Monday, March 22, 2010

Credit scores can drop after getting loan help.

  • Government Sponsored Loan Modification Help can still hurt FICO credit scores. Applying for these programs sends a signal to the major credit bureaus, that the homeowner is having difficulties making payments. This in turn has an adverse effect on credit scores.

    tags: credit, scores

    • For borrowers who are making their payments on time but are on the verge of default, the Obama administration's loan modification program can reduce their credit score as much as 100 points.
    • the impact is far less severe than a foreclosure, where borrowers typically find their credit is in tatters for years. That's due to the cumulative impact of many months of missed payments and the foreclosure itself, which drags down a homeowner's' credit by 150 points or more on a scale of 300 to 850.

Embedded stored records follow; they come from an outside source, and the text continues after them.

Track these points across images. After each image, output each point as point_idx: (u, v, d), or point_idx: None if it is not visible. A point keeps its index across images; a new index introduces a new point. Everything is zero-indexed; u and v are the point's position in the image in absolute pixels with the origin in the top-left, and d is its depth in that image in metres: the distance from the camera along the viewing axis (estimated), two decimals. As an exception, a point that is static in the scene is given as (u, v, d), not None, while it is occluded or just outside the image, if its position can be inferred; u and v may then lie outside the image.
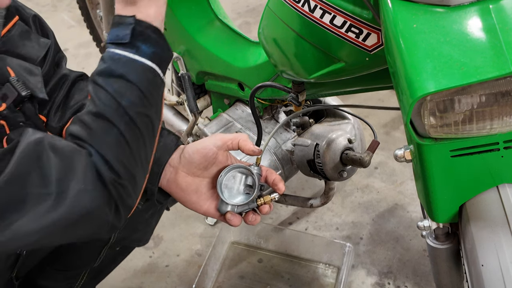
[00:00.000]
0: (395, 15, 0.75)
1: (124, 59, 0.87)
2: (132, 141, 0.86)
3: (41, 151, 0.80)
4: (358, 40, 0.93)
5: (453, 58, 0.69)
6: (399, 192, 1.93)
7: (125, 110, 0.86)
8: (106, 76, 0.87)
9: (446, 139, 0.77)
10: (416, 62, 0.70)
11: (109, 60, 0.87)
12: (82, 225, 0.84)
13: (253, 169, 1.03)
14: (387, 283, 1.65)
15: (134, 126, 0.87)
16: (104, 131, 0.84)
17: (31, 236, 0.80)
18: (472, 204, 0.83)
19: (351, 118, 1.47)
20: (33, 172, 0.79)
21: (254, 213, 1.05)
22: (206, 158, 1.02)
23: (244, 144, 1.03)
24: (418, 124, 0.76)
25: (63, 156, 0.81)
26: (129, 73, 0.87)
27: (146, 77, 0.88)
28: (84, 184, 0.81)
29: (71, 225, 0.82)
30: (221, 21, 1.54)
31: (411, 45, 0.72)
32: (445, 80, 0.68)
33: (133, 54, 0.87)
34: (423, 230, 0.97)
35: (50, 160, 0.80)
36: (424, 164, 0.81)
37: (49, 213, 0.79)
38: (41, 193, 0.79)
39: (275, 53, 1.18)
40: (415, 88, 0.69)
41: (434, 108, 0.73)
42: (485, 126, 0.75)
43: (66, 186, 0.80)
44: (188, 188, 1.03)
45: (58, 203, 0.79)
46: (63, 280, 1.30)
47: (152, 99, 0.89)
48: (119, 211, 0.87)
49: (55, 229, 0.81)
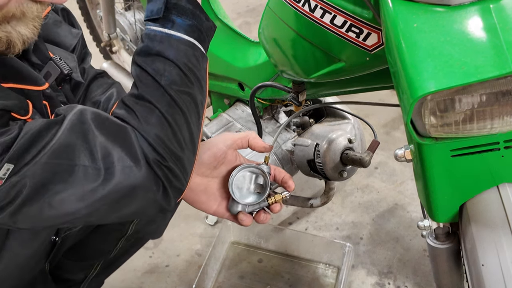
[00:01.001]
0: (395, 15, 0.75)
1: (160, 36, 0.85)
2: (174, 122, 0.85)
3: (88, 127, 0.80)
4: (358, 40, 0.93)
5: (453, 58, 0.69)
6: (399, 192, 1.93)
7: (165, 89, 0.84)
8: (144, 55, 0.86)
9: (446, 138, 0.77)
10: (416, 62, 0.70)
11: (146, 38, 0.86)
12: (129, 202, 0.83)
13: (264, 168, 1.03)
14: (387, 283, 1.64)
15: (175, 105, 0.85)
16: (145, 113, 0.84)
17: (78, 210, 0.80)
18: (473, 204, 0.83)
19: (351, 118, 1.47)
20: (80, 146, 0.79)
21: (265, 212, 1.04)
22: (215, 158, 1.02)
23: (254, 142, 1.03)
24: (419, 124, 0.76)
25: (109, 133, 0.81)
26: (166, 50, 0.85)
27: (185, 53, 0.86)
28: (130, 161, 0.81)
29: (117, 201, 0.82)
30: (221, 21, 1.54)
31: (411, 45, 0.72)
32: (445, 79, 0.68)
33: (168, 29, 0.85)
34: (423, 230, 0.97)
35: (97, 137, 0.80)
36: (424, 163, 0.81)
37: (96, 188, 0.79)
38: (88, 167, 0.78)
39: (275, 53, 1.18)
40: (415, 88, 0.69)
41: (435, 107, 0.73)
42: (485, 126, 0.75)
43: (112, 162, 0.80)
44: (197, 188, 1.02)
45: (105, 179, 0.79)
46: (78, 271, 1.31)
47: (193, 76, 0.88)
48: (168, 193, 0.86)
49: (102, 204, 0.81)
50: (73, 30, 1.08)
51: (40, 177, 0.76)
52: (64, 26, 1.07)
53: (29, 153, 0.75)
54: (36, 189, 0.76)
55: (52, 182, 0.77)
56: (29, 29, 0.80)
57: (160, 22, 0.86)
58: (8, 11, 0.76)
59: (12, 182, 0.74)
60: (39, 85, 0.87)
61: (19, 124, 0.77)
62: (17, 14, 0.77)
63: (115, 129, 0.82)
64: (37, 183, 0.76)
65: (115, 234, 1.25)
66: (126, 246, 1.31)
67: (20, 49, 0.81)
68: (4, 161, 0.73)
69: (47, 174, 0.76)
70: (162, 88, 0.84)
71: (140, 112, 0.84)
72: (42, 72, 0.91)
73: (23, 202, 0.76)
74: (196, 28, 0.88)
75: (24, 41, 0.80)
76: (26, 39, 0.80)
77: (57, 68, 0.92)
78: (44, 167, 0.76)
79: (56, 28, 1.04)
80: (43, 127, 0.77)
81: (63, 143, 0.77)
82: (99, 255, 1.30)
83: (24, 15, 0.78)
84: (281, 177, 1.06)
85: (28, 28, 0.80)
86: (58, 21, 1.06)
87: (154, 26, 0.86)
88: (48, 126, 0.78)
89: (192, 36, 0.87)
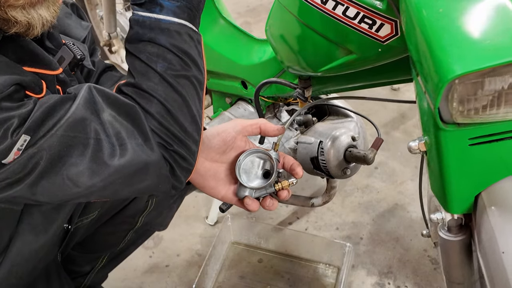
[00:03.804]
0: (418, 1, 0.75)
1: (149, 21, 0.85)
2: (174, 107, 0.86)
3: (100, 104, 0.81)
4: (371, 31, 0.93)
5: (481, 40, 0.69)
6: (399, 192, 1.94)
7: (162, 76, 0.85)
8: (135, 43, 0.86)
9: (469, 124, 0.77)
10: (445, 46, 0.70)
11: (135, 25, 0.86)
12: (143, 177, 0.85)
13: (272, 153, 1.02)
14: (387, 283, 1.64)
15: (173, 91, 0.86)
16: (144, 103, 0.84)
17: (94, 184, 0.81)
18: (489, 193, 0.83)
19: (354, 116, 1.47)
20: (94, 121, 0.80)
21: (272, 198, 1.04)
22: (225, 142, 1.02)
23: (266, 127, 1.04)
24: (444, 110, 0.76)
25: (120, 111, 0.82)
26: (158, 35, 0.85)
27: (177, 36, 0.86)
28: (141, 139, 0.83)
29: (131, 176, 0.83)
30: (225, 19, 1.54)
31: (438, 29, 0.72)
32: (475, 61, 0.68)
33: (157, 14, 0.85)
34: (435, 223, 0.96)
35: (108, 113, 0.81)
36: (441, 153, 0.81)
37: (111, 162, 0.80)
38: (103, 140, 0.80)
39: (283, 48, 1.18)
40: (445, 71, 0.69)
41: (463, 91, 0.73)
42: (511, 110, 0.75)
43: (124, 139, 0.81)
44: (207, 173, 1.02)
45: (120, 154, 0.81)
46: (85, 263, 1.31)
47: (187, 58, 0.88)
48: (176, 173, 0.88)
49: (116, 178, 0.82)
50: (83, 23, 1.09)
51: (56, 149, 0.77)
52: (74, 18, 1.07)
53: (45, 125, 0.76)
54: (53, 161, 0.78)
55: (68, 154, 0.78)
56: (50, 12, 0.81)
57: (147, 6, 0.85)
58: None
59: (30, 154, 0.76)
60: (53, 70, 0.88)
61: (33, 99, 0.78)
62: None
63: (126, 107, 0.83)
64: (54, 155, 0.78)
65: (125, 226, 1.25)
66: (133, 238, 1.31)
67: (40, 31, 0.81)
68: (22, 132, 0.74)
69: (63, 146, 0.78)
70: (159, 75, 0.85)
71: (139, 101, 0.85)
72: (56, 57, 0.92)
73: (41, 174, 0.78)
74: (186, 7, 0.87)
75: (43, 24, 0.81)
76: (46, 22, 0.81)
77: (70, 52, 0.92)
78: (60, 140, 0.77)
79: (67, 20, 1.05)
80: (58, 101, 0.79)
81: (77, 117, 0.79)
82: (107, 247, 1.30)
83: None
84: (290, 164, 1.06)
85: (49, 11, 0.81)
86: (68, 13, 1.06)
87: (141, 11, 0.85)
88: (62, 101, 0.79)
89: (182, 18, 0.87)
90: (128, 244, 1.32)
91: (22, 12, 0.77)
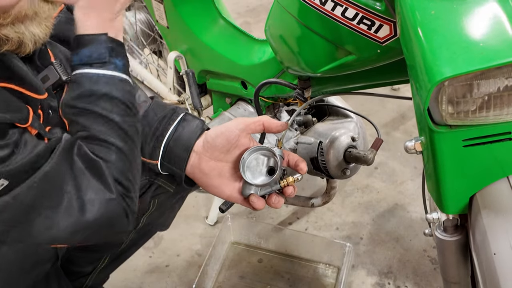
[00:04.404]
0: (412, 3, 0.76)
1: (104, 78, 0.90)
2: (129, 153, 0.92)
3: (74, 159, 0.86)
4: (370, 32, 0.94)
5: (471, 43, 0.70)
6: (399, 192, 1.94)
7: (118, 125, 0.90)
8: (86, 98, 0.89)
9: (461, 126, 0.77)
10: (434, 48, 0.71)
11: (86, 83, 0.90)
12: (108, 229, 0.91)
13: (276, 150, 1.02)
14: (387, 283, 1.65)
15: (128, 138, 0.91)
16: (104, 153, 0.89)
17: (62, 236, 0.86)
18: (483, 195, 0.83)
19: (354, 116, 1.47)
20: (68, 176, 0.85)
21: (278, 195, 1.03)
22: (228, 141, 1.02)
23: (269, 123, 1.04)
24: (435, 111, 0.76)
25: (89, 166, 0.87)
26: (112, 90, 0.90)
27: (125, 89, 0.92)
28: (108, 193, 0.88)
29: (97, 231, 0.89)
30: (225, 19, 1.55)
31: (429, 32, 0.72)
32: (464, 64, 0.69)
33: (111, 71, 0.91)
34: (432, 222, 0.97)
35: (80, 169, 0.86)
36: (436, 154, 0.82)
37: (81, 216, 0.85)
38: (73, 195, 0.85)
39: (283, 48, 1.18)
40: (434, 73, 0.70)
41: (453, 93, 0.74)
42: (502, 113, 0.75)
43: (92, 195, 0.86)
44: (211, 173, 1.03)
45: (88, 209, 0.86)
46: (86, 264, 1.32)
47: (133, 107, 0.94)
48: (129, 218, 0.93)
49: (84, 233, 0.88)
50: None
51: (31, 200, 0.81)
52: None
53: (26, 174, 0.80)
54: (26, 211, 0.81)
55: (44, 205, 0.83)
56: (41, 29, 0.82)
57: (103, 65, 0.90)
58: (21, 11, 0.77)
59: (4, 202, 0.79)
60: (39, 94, 0.89)
61: (16, 138, 0.80)
62: (29, 14, 0.79)
63: (93, 163, 0.88)
64: (28, 206, 0.81)
65: None
66: (135, 239, 1.31)
67: (32, 49, 0.83)
68: (2, 176, 0.77)
69: (38, 197, 0.82)
70: (116, 125, 0.90)
71: (99, 152, 0.89)
72: (40, 75, 0.93)
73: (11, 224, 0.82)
74: (127, 65, 0.94)
75: (35, 41, 0.82)
76: (38, 39, 0.82)
77: (56, 73, 0.93)
78: (36, 191, 0.81)
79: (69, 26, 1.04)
80: (41, 152, 0.82)
81: (55, 168, 0.83)
82: (109, 248, 1.30)
83: (36, 14, 0.80)
84: (294, 160, 1.05)
85: (40, 27, 0.82)
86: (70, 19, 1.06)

      To enroll in the Obama administration's $75 billion "Making Home Affordable" program, borrowers enter a trial period in which they make at least three payments. But some are finding out that their credit score takes a dive during this trial phase. It happens once their mortgage company notifies the three big credit bureaus -- Experian, Equifax and TransUnion.

      For delinquent borrowers, the damage was done when they fell behind on their loans.

      But for homeowners who are having financial troubles but managing to pay their bills, a request for a loan modification is the first sign of difficulty. And that means a sharp drop in the borrower's credit score.

      The credit rating industry defends the practice. People who sign up for loan modifications would not be asking for help unless they were having severe money troubles, said Norm Magnuson, spokesman for the Consumer Data Industry Association, a trade group in Washington that represents the credit bureaus.


Personally, I don't think there is anything wrong with lowering credit scores. In essence, these people receiving government assistance were unable to repay the amount they borrowed. It doesn't matter that their home is now worth less than they thought, they have proved unable to keep their financial commitments. That is exactly what credit bureaus are trying to track, how responsible borrowers are and how likely they are to meet their financial obligations.